#### [Records for the exercise]
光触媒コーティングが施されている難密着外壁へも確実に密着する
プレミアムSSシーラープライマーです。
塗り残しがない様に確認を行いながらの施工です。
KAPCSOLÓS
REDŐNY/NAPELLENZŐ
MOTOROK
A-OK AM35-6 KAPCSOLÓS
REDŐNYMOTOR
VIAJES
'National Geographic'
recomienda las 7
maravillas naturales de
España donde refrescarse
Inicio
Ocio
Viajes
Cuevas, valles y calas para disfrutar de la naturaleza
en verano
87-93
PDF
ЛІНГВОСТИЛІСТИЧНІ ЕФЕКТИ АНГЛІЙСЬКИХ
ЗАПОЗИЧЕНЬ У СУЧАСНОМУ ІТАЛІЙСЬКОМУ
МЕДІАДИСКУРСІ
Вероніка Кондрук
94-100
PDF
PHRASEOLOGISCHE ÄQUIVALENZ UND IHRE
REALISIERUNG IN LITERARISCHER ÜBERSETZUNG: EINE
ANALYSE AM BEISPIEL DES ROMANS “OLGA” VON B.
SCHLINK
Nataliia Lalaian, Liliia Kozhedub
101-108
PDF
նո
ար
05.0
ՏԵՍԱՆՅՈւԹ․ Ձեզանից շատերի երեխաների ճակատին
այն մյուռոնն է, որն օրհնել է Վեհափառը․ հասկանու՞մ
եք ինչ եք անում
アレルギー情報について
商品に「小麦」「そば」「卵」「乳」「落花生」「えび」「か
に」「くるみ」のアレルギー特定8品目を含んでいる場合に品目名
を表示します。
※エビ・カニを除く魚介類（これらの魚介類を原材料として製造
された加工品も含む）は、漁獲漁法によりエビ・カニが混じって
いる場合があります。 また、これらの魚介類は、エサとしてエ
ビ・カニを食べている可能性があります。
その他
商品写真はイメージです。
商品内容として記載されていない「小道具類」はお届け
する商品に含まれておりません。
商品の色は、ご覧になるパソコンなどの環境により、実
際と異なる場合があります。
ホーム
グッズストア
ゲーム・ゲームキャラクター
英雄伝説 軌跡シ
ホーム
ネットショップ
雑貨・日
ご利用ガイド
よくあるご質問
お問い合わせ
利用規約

#### [Problem statement]
Reproduce every record word for word.

#### [Exercise output]
光触媒コーティングが施されている難密着外壁へも確実に密着する
プレミアムSSシーラープライマーです。
塗り残しがない様に確認を行いながらの施工です。
KAPCSOLÓS
REDŐNY/NAPELLENZŐ
MOTOROK
A-OK AM35-6 KAPCSOLÓS
REDŐNYMOTOR
VIAJES
'National Geographic'
recomienda las 7
maravillas naturales de
España donde refrescarse
Inicio
Ocio
Viajes
Cuevas, valles y calas para disfrutar de la naturaleza
en verano
87-93
PDF
ЛІНГВОСТИЛІСТИЧНІ ЕФЕКТИ АНГЛІЙСЬКИХ
ЗАПОЗИЧЕНЬ У СУЧАСНОМУ ІТАЛІЙСЬКОМУ
МЕДІАДИСКУРСІ
Вероніка Кондрук
94-100
PDF
PHRASEOLOGISCHE ÄQUIVALENZ UND IHRE
REALISIERUNG IN LITERARISCHER ÜBERSETZUNG: EINE
ANALYSE AM BEISPIEL DES ROMANS “OLGA” VON B.
SCHLINK
Nataliia Lalaian, Liliia Kozhedub
101-108
PDF
նո
ար
05.0
ՏԵՍԱՆՅՈւԹ․ Ձեզանից շատերի երեխաների ճակատին
այն մյուռոնն է, որն օրհնել է Վեհափառը․ հասկանու՞մ
եք ինչ եք անում
アレルギー情報について
商品に「小麦」「そば」「卵」「乳」「落花生」「えび」「か
に」「くるみ」のアレルギー特定8品目を含んでいる場合に品目名
を表示します。
※エビ・カニを除く魚介類（これらの魚介類を原材料として製造
された加工品も含む）は、漁獲漁法によりエビ・カニが混じって
いる場合があります。 また、これらの魚介類は、エサとしてエ
ビ・カニを食べている可能性があります。
その他
商品写真はイメージです。
商品内容として記載されていない「小道具類」はお届け
する商品に含まれておりません。
商品の色は、ご覧になるパソコンなどの環境により、実
際と異なる場合があります。
ホーム
グッズストア
ゲーム・ゲームキャラクター
英雄伝説 軌跡シ
ホーム
ネットショップ
雑貨・日
ご利用ガイド
よくあるご質問
お問い合わせ
利用規約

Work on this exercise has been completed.